--- EXCERPT PROVIDED ---

Daniel Suarez should have all of the pressure on him.
He embarked this season on a second (and possibly last) chance in Monster Energy NASCAR Cup Series racing. He drives a car co-sponsored by the team owner’s business. He replaced a driver who won six races and made the playoffs in each of his five seasons.
If Suarez doesn’t perform well this year, it would appear he could find himself wondering what happened to his NASCAR career just a few years after winning the Xfinity Series title.
But the 27-year-old, the first full-time Mexican driver in the Cup Series, appears relaxed two months into the 2019 season with his new home at Stewart-Haas Racing. Even a scuffle with Front Row Motorsports driver Michael McDowell last month after qualifying at ISM Raceway near Phoenix didn’t seem to faze him.
Suarez heads to Bristol Motor Speedway for Sunday’s Food City 500 (2 p.m. ET, Fox) with back-to-back top-10 finishes as he seeks highlights beyond his epic line of “If you don’t give me respect, I’m going to kick your (butt)” that followed his scrap with McDowell.

--- DATA UNDER STUDY ---

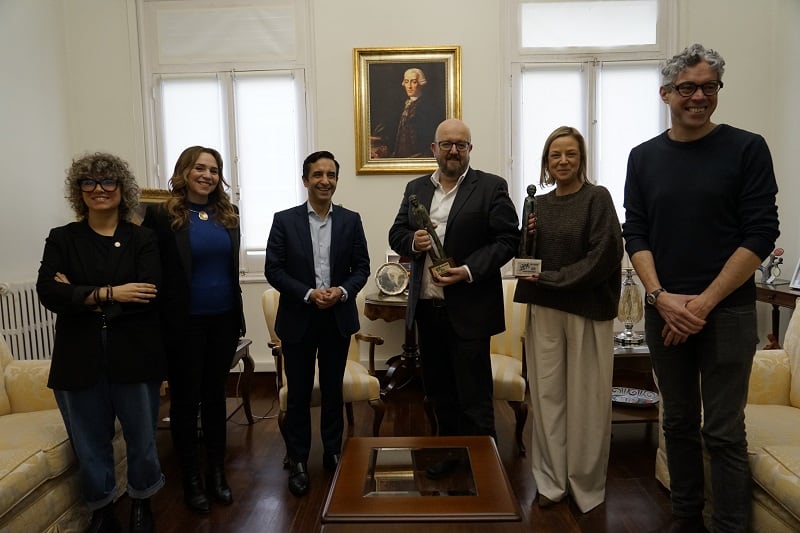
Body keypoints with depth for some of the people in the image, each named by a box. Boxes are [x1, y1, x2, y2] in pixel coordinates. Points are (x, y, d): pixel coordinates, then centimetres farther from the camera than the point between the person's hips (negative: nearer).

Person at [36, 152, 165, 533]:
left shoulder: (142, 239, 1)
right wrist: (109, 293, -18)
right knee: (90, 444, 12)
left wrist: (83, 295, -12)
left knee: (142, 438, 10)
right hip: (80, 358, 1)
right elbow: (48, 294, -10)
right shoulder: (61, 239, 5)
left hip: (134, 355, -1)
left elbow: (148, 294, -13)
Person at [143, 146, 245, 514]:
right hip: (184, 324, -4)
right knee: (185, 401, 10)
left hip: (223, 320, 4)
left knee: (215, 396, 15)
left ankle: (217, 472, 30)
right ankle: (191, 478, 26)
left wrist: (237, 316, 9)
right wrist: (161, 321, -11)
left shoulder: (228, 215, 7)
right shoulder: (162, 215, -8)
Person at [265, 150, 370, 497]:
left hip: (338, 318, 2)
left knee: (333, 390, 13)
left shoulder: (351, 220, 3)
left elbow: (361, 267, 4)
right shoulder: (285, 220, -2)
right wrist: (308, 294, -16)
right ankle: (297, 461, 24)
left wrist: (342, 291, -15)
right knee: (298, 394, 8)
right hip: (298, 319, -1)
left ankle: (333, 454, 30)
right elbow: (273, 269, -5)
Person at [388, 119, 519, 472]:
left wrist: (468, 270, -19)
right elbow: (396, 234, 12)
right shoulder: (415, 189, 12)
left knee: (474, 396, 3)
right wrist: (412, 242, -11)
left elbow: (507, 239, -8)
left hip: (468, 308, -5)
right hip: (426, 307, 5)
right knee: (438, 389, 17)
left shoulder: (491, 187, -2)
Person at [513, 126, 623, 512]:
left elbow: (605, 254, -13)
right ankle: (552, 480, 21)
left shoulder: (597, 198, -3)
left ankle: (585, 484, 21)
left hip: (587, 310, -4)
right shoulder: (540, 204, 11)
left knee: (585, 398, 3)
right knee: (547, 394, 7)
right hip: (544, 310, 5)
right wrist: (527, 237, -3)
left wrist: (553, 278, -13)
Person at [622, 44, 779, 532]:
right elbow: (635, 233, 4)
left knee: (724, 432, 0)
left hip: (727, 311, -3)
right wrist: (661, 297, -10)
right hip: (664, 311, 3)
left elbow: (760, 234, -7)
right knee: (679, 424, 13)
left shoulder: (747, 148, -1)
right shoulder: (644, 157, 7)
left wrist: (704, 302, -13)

---
--- DATA UNDER STUDY ---

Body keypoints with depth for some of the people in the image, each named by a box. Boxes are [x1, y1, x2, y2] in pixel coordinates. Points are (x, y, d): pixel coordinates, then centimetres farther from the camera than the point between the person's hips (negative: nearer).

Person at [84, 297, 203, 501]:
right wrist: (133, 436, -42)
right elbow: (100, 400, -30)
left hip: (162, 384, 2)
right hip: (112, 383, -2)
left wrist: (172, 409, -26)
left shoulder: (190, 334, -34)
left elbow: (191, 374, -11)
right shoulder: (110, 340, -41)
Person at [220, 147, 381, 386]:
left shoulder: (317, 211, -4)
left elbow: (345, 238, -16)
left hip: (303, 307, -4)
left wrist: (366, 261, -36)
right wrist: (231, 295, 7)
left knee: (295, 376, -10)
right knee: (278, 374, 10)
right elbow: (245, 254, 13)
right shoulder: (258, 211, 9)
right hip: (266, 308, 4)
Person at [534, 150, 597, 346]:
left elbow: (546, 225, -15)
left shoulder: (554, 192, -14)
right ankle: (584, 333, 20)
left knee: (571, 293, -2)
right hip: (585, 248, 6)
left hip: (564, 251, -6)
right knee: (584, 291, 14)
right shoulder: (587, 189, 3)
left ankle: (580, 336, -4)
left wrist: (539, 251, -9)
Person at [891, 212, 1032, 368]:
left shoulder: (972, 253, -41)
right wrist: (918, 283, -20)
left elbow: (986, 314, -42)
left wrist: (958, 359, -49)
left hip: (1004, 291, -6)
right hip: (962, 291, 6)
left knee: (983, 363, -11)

---

YOUR TASKS:
(A) From the article on Daniel Suarez, list the circumstances given in the sentences right after the opening line as reasons he should be under pressure.
(B) Reproduce the article on Daniel Suarez word for word from "He embarked this" to "Xfinity Series title.".

ANSWERS IN ORDER:
(A)
- He began a second (and possibly last) chance in Monster Energy NASCAR Cup Series racing this season.
- He drives a car co-sponsored by the team owner's business.
- He replaced a driver who won six races and made the playoffs in each of his five seasons.

(B)
He embarked this season on a second (and possibly last) chance in Monster Energy NASCAR Cup Series racing. He drives a car co-sponsored by the team owner’s business. He replaced a driver who won six races and made the playoffs in each of his five seasons.
If Suarez doesn’t perform well this year, it would appear he could find himself wondering what happened to his NASCAR career just a few years after winning the Xfinity Series title.